Brief A
Transcribe the law firm reviews text between "Why Google Reviews" and "Trends Report, 2025)", inclusive.

Passage shown
Legal services are one of the highest-trust, highest-stakes purchases a person makes. When someone needs a lawyer, they're scared, stressed, and searching for someone they can trust with their livelihood, their family, or their freedom. Google reviews are how they make that decision.
Yet the average law firm has fewer than 25 Google reviews. Most attorneys consider review generation "beneath them" or worry about ethical complications. Meanwhile, the firms that have figured out how to generate reviews consistently are capturing the lion's share of local search traffic — and the clients that come with it.
Why Google Reviews Are Critical for Law Firms
Legal marketing has fundamentally changed. The Yellow Pages are gone. TV ads are expensive and unmeasurable. The modern client journey starts with a Google search — and what they find determines who gets the call.
- 84% of people trust online reviews as much as personal referrals when choosing an attorney (Clio Legal Trends Report, 2025)

Dataset records
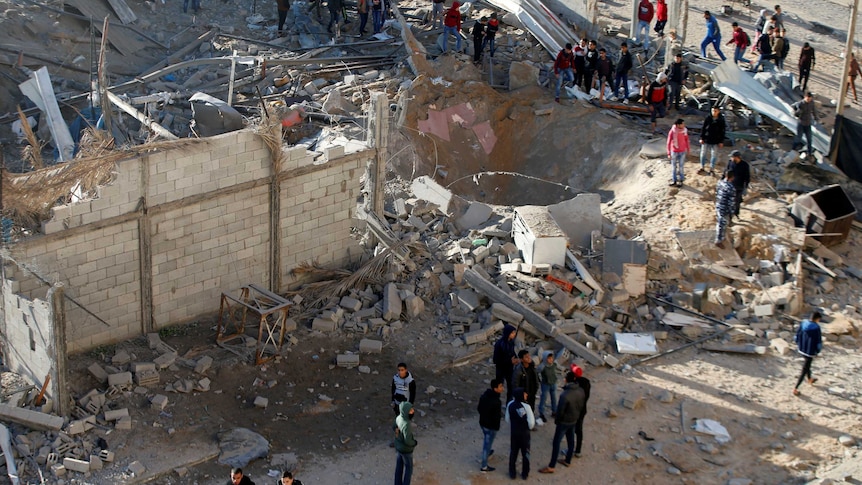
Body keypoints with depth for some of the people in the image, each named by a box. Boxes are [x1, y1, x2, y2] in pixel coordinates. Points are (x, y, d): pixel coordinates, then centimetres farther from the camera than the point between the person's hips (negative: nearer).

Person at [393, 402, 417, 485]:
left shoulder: (398, 418, -13)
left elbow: (395, 428, 7)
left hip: (398, 446, 7)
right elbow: (408, 441, -34)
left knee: (399, 465, 25)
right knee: (408, 468, 16)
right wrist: (415, 442, -13)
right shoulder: (406, 424, -39)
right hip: (406, 450, -7)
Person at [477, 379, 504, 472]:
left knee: (486, 439, 33)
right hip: (492, 426, -7)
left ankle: (488, 452, 60)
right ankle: (484, 466, 19)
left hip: (482, 422, 7)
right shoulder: (496, 402, -31)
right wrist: (501, 414, -9)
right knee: (488, 444, 7)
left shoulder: (484, 396, -7)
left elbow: (478, 408, 5)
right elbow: (497, 416, -29)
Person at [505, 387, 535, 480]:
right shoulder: (526, 407, -25)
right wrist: (530, 427, 2)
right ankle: (525, 474, 26)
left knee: (513, 453, 18)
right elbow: (531, 423, -21)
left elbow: (507, 419, 0)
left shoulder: (510, 405, -12)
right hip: (525, 433, -3)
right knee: (525, 453, 15)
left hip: (514, 433, 3)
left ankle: (512, 473, 27)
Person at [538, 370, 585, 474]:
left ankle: (551, 467, 7)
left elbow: (560, 411, -22)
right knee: (571, 440, 23)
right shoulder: (581, 391, -11)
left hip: (564, 422, -7)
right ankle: (568, 461, 40)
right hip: (574, 420, 7)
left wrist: (556, 420, -4)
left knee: (556, 443, 2)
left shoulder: (565, 395, -32)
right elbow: (582, 405, 4)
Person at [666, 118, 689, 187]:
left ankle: (681, 180, 22)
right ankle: (674, 180, 27)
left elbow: (686, 140, 5)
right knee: (674, 166, 13)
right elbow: (669, 143, -12)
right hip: (674, 151, -1)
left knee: (681, 166, 7)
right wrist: (668, 153, -11)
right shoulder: (672, 132, -20)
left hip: (682, 151, 1)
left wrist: (688, 149, 13)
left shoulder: (684, 131, -11)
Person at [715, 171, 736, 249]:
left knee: (719, 223, 28)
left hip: (718, 206, 7)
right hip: (724, 210, -7)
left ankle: (719, 238, 49)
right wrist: (731, 214, -10)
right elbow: (731, 203, -22)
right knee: (722, 225, 14)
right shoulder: (731, 189, -30)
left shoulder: (720, 182, -8)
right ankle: (719, 241, 32)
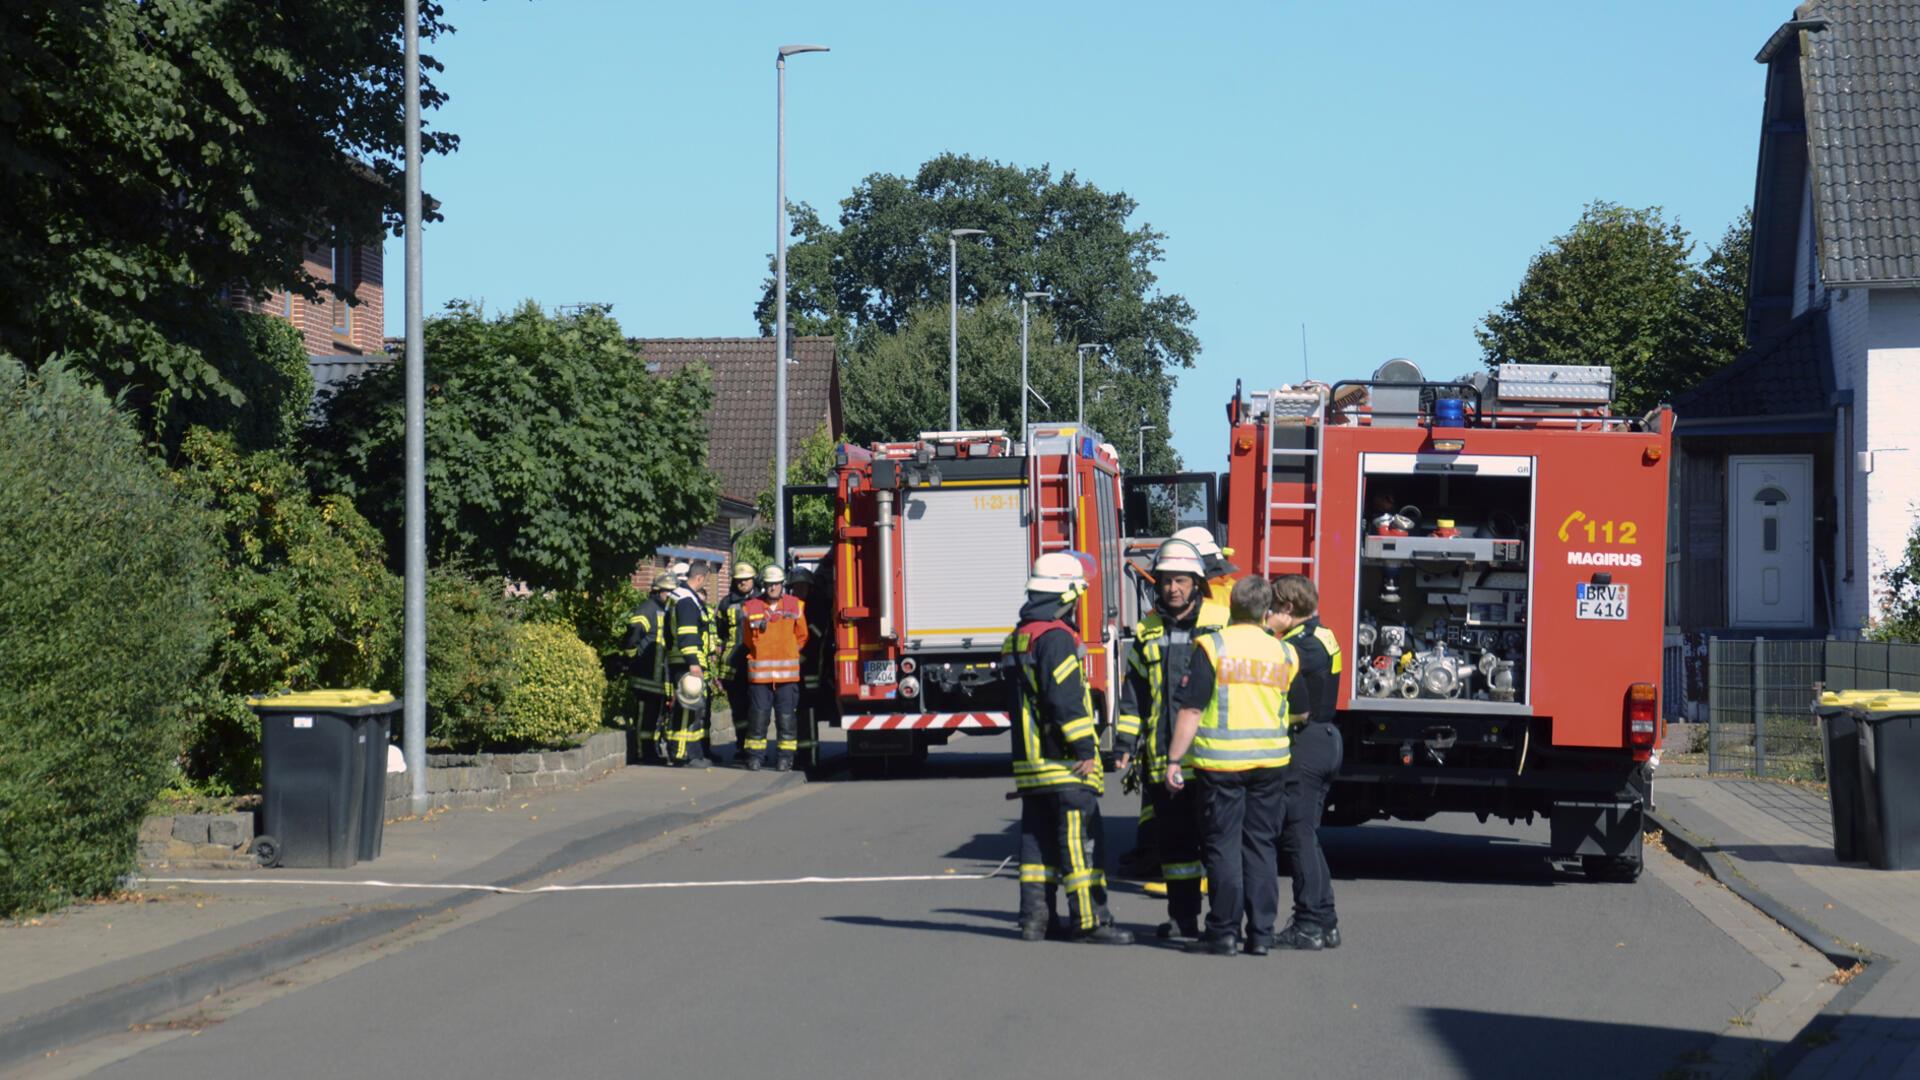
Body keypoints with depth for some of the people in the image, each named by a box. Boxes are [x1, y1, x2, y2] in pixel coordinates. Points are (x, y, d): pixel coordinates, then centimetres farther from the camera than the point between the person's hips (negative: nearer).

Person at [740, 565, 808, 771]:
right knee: (759, 714, -1)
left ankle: (786, 756, 3)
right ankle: (755, 755, 7)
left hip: (787, 671, 0)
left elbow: (801, 636, 15)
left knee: (786, 715, -1)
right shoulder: (750, 608, 3)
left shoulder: (795, 606, 4)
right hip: (760, 671, 0)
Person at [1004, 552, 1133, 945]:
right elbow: (1066, 698, -21)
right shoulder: (1055, 637, -14)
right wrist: (1085, 749, -18)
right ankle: (1089, 920, -8)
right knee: (1081, 839, -7)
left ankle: (1035, 917, 12)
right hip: (1064, 764, -9)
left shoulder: (1018, 637, 16)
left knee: (1038, 838, 11)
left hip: (1029, 760, 9)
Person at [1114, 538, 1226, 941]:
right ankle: (1182, 916, 15)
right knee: (1174, 839, 7)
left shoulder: (1218, 628, 2)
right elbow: (1132, 693, 14)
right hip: (1162, 754, 4)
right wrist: (1125, 743, 6)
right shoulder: (1148, 632, 12)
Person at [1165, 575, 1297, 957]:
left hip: (1221, 761, -3)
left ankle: (1224, 932, 2)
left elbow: (1191, 711, -10)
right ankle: (1261, 932, 10)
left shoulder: (1212, 647, -7)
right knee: (1261, 846, 10)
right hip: (1269, 762, 3)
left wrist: (1175, 760, -4)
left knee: (1222, 846, 2)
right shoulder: (1283, 653, 4)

Brief B
Reproduce the lines of the records between the one holding "right knee: (674, 166, 13)" and the end of the records, inclusive, substituting "ankle joint" for "ankle" and changing nothing else. Omit the pictures from the output.

Task answer A
Why Google Reviews Are Critical for Law Firms
Legal marketing has fundamentally changed. The Yellow Pages are gone. TV ads are expensive and unmeasurable. The modern client journey starts with a Google search — and what they find determines who gets the call.
- 84% of people trust online reviews as much as personal referrals when choosing an attorney (Clio Legal Trends Report, 2025)

Task answer B
right knee: (674, 166, 13)
right elbow: (669, 143, -12)
right hip: (674, 151, -1)
left knee: (681, 166, 7)
right wrist: (668, 153, -11)
right shoulder: (672, 132, -20)
left hip: (682, 151, 1)
left wrist: (688, 149, 13)
left shoulder: (684, 131, -11)
Person at [715, 171, 736, 249]:
left knee: (719, 223, 28)
left hip: (718, 206, 7)
right hip: (724, 210, -7)
left ankle joint: (719, 238, 49)
right wrist: (731, 214, -10)
right elbow: (731, 203, -22)
right knee: (722, 225, 14)
right shoulder: (731, 189, -30)
left shoulder: (720, 182, -8)
right ankle joint: (719, 241, 32)
Body keypoints with depth for some of the people in the image, each named by a box. Boxes are [x1, y1, x2, y2] in pixel coordinates. Points are (x, y, d): pixel coordinates, then centimetres farther from the camera than the point between the person's hips (negative: nearer).

Person at [740, 565, 808, 771]:
right knee: (759, 714, -1)
left ankle joint: (786, 756, 3)
right ankle joint: (755, 755, 7)
left hip: (787, 671, 0)
left elbow: (801, 636, 15)
left knee: (786, 715, -1)
right shoulder: (750, 608, 3)
left shoulder: (795, 606, 4)
right hip: (760, 671, 0)
Person at [1004, 552, 1133, 945]:
right elbow: (1066, 698, -21)
right shoulder: (1055, 637, -14)
right wrist: (1085, 749, -18)
right ankle joint: (1089, 920, -8)
right knee: (1081, 839, -7)
left ankle joint: (1035, 917, 12)
right hip: (1064, 764, -9)
left shoulder: (1018, 637, 16)
left knee: (1038, 838, 11)
left hip: (1029, 760, 9)
Person at [1114, 538, 1226, 941]:
right ankle joint: (1182, 916, 15)
right knee: (1174, 839, 7)
left shoulder: (1218, 628, 2)
right elbow: (1132, 693, 14)
right hip: (1162, 754, 4)
right wrist: (1125, 743, 6)
right shoulder: (1148, 632, 12)
Person at [1165, 575, 1297, 957]:
left hip: (1221, 761, -3)
left ankle joint: (1224, 932, 2)
left elbow: (1191, 711, -10)
right ankle joint: (1261, 932, 10)
left shoulder: (1212, 647, -7)
right knee: (1261, 846, 10)
right hip: (1269, 762, 3)
left wrist: (1175, 760, -4)
left knee: (1222, 846, 2)
right shoulder: (1283, 653, 4)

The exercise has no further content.